##### SOURCE RECORDS

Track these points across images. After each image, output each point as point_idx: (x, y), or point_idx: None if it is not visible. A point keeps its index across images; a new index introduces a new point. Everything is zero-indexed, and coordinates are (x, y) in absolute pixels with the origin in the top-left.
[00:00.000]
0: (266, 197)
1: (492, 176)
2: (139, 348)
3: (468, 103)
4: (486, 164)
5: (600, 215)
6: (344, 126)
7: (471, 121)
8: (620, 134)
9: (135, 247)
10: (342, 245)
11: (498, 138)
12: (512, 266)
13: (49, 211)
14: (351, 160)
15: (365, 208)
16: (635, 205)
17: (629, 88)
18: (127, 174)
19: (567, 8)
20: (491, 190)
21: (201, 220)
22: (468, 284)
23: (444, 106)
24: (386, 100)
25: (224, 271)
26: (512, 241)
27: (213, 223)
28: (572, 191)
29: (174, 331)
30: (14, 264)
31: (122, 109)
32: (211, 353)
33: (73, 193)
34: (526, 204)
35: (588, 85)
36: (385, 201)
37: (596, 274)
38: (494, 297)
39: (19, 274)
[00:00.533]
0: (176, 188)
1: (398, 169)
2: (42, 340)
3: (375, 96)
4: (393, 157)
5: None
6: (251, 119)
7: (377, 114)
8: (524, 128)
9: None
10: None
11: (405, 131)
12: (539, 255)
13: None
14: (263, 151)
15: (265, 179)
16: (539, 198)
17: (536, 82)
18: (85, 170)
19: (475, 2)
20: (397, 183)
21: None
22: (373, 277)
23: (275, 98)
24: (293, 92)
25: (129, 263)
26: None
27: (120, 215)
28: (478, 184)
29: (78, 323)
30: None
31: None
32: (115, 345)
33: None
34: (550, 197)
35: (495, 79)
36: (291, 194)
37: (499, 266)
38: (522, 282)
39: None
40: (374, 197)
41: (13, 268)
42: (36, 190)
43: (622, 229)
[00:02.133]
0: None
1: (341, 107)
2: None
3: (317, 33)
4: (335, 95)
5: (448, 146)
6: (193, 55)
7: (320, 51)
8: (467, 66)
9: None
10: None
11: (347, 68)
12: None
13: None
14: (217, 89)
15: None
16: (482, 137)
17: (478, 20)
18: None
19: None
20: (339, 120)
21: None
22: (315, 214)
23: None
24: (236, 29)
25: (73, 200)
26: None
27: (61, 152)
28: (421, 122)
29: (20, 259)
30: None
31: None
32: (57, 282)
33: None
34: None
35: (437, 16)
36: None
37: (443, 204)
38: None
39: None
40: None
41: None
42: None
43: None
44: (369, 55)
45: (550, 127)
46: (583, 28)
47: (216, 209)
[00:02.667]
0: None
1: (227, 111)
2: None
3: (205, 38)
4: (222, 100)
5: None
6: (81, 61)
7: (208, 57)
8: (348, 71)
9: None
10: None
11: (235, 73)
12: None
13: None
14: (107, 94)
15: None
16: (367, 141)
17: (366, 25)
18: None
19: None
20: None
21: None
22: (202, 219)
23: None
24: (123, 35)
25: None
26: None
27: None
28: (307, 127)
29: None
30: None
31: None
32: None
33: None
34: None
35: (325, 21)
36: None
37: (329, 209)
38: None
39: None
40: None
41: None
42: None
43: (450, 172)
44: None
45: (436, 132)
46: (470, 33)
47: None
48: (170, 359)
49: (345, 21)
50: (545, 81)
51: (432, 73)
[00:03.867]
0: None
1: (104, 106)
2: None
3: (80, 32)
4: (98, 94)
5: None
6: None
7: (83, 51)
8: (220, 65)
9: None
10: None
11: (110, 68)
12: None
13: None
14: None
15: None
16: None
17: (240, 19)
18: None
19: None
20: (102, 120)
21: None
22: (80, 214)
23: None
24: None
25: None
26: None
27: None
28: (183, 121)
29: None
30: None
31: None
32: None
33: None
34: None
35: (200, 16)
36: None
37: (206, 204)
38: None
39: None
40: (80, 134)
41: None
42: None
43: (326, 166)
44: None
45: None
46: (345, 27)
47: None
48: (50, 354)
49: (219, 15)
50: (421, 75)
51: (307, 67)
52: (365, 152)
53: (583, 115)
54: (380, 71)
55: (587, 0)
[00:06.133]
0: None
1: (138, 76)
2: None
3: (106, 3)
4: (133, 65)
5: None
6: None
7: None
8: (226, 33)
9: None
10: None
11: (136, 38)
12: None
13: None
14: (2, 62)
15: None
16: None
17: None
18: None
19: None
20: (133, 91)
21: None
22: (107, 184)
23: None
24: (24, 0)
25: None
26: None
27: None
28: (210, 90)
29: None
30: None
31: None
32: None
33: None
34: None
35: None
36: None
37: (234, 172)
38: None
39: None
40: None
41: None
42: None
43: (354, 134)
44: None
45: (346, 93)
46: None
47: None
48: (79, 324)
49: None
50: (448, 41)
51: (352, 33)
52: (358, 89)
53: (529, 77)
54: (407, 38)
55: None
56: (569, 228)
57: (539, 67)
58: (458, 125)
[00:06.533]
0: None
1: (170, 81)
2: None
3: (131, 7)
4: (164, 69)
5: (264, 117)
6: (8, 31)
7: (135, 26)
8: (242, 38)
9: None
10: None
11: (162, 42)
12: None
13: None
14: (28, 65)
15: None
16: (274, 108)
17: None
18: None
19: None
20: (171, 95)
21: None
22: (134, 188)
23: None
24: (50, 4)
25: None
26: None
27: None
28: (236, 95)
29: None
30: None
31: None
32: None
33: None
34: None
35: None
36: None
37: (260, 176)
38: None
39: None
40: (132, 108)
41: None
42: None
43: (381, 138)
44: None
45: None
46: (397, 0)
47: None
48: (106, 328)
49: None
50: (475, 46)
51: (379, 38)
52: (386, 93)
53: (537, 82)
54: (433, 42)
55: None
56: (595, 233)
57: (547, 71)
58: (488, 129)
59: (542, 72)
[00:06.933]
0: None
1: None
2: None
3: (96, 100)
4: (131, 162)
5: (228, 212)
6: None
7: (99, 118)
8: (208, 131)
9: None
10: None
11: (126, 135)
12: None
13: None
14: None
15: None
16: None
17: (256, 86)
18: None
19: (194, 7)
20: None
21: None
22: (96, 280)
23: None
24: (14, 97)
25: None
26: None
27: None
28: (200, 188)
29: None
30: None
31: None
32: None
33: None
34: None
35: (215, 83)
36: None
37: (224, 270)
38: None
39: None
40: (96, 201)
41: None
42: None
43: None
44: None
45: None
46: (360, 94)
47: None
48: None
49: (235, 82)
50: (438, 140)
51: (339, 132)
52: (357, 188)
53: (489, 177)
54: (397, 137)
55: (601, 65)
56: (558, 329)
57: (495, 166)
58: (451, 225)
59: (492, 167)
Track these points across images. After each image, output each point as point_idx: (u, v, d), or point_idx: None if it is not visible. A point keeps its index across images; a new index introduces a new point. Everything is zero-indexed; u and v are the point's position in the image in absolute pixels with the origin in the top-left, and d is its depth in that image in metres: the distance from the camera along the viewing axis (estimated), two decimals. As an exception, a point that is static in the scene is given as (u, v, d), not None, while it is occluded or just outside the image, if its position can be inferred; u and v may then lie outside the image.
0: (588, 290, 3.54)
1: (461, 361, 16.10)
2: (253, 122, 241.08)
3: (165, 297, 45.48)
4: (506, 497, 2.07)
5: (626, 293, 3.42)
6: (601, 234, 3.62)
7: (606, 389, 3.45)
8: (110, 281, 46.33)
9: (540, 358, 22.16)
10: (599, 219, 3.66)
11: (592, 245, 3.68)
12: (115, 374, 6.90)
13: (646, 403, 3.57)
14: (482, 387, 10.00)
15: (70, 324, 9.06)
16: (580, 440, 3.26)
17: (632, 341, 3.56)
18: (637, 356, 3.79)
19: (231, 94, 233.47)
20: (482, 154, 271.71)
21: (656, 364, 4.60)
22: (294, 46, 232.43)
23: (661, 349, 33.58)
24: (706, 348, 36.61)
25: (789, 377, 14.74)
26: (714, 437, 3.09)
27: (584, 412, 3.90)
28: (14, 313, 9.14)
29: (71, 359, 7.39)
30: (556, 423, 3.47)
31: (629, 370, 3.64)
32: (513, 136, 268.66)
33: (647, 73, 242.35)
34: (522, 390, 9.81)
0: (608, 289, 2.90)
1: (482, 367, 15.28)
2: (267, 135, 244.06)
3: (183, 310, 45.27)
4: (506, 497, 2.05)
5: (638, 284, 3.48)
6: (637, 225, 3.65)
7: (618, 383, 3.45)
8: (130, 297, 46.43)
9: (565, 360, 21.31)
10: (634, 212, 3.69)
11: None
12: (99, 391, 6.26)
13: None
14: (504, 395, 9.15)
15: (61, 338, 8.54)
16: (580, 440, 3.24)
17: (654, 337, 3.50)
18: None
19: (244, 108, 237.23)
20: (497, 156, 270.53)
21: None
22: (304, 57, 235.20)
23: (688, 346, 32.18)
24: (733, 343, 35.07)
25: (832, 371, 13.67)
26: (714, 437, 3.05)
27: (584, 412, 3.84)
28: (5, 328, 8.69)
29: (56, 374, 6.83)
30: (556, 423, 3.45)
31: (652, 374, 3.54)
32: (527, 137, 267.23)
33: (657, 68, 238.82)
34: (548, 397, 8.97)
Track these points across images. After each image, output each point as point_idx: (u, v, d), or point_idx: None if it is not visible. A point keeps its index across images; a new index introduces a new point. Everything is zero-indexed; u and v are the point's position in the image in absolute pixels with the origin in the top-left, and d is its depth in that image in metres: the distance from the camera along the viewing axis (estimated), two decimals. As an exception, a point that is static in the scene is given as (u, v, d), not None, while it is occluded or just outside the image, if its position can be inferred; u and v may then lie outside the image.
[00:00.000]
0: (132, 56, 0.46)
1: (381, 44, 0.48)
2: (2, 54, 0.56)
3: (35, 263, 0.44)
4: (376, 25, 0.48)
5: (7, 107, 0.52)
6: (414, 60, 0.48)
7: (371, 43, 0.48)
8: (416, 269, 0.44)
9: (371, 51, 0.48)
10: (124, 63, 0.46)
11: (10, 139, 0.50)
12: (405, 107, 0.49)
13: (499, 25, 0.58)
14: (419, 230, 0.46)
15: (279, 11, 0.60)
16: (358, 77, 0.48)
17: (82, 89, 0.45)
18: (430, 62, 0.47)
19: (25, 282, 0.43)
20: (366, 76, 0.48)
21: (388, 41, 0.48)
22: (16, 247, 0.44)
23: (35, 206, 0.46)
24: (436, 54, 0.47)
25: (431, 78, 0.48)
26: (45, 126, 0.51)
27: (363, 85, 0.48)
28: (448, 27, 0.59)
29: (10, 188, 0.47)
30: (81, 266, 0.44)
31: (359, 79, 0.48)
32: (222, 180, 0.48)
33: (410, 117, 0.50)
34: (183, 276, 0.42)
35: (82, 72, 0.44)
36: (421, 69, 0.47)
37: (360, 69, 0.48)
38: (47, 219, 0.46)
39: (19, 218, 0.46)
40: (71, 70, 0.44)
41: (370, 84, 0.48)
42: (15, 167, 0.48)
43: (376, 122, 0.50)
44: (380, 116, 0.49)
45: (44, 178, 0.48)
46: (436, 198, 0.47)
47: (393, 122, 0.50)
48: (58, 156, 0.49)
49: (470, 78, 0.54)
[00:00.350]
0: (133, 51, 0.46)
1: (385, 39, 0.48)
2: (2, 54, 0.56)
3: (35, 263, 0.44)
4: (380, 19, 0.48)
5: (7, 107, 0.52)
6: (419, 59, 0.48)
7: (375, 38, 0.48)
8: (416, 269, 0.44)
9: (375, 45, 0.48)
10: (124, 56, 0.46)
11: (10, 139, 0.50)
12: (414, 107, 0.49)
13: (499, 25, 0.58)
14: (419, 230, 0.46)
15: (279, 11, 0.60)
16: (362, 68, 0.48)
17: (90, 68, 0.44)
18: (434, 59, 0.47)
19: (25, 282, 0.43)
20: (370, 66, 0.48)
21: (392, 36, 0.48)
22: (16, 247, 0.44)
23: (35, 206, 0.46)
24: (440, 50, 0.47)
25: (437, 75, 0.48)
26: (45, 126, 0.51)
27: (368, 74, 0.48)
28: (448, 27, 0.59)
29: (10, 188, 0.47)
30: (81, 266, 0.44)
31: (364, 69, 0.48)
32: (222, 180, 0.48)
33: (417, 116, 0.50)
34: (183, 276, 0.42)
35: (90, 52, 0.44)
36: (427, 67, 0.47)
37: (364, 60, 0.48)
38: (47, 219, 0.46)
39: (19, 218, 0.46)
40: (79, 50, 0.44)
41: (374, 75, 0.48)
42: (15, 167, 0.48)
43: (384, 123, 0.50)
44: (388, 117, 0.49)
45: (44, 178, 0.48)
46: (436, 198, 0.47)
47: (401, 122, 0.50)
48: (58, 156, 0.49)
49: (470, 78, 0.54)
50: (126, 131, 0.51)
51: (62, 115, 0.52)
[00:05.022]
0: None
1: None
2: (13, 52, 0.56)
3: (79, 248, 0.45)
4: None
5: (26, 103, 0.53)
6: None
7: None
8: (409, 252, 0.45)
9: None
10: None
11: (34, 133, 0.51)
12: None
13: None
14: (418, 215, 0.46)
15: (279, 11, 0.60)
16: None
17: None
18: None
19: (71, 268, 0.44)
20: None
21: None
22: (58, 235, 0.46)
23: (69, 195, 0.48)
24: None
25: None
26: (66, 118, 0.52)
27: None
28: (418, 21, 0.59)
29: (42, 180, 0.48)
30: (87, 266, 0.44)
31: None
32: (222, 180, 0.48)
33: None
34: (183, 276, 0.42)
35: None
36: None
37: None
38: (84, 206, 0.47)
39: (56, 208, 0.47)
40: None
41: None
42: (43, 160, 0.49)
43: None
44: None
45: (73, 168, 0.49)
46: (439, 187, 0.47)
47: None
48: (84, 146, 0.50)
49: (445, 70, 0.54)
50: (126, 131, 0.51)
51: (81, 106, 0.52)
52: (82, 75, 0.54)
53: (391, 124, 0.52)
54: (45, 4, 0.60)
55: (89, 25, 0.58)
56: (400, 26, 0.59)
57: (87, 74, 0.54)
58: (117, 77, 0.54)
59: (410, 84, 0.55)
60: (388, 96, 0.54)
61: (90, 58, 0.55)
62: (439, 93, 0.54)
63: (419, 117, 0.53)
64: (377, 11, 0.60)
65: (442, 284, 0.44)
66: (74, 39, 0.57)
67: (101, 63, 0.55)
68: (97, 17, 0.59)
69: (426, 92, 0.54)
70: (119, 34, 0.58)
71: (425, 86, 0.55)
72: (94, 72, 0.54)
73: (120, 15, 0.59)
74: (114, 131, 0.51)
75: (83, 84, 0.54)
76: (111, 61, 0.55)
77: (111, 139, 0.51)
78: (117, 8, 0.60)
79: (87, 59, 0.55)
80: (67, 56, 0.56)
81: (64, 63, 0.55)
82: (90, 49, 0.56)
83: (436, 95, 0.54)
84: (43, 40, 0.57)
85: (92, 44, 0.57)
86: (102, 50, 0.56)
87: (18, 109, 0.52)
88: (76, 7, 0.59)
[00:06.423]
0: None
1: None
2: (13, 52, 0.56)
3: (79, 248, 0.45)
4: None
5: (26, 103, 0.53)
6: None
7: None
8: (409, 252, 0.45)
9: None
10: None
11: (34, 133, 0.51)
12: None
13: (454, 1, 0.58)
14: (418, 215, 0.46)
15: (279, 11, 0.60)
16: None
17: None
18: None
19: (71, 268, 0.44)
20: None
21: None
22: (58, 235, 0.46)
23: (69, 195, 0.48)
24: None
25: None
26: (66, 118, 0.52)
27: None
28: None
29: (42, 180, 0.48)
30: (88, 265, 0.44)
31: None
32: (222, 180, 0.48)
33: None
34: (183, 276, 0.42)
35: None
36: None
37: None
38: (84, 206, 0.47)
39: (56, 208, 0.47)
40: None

##########

DESCRIPTION OF THE TASK:
Using the entries above, quote each line verbatim from the first through the line that contains "8: (620, 134)".

ANSWER FOR THIS EXERCISE:
Track these points across images. After each image, output each point as point_idx: (x, y), or point_idx: None if it is not visible. A point keeps its index across images; a new index introduces a new point. Everything is zero-indexed, and coordinates are (x, y) in absolute pixels with the origin in the top-left.
[00:00.000]
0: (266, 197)
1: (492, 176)
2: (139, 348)
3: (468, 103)
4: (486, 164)
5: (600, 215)
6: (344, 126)
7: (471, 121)
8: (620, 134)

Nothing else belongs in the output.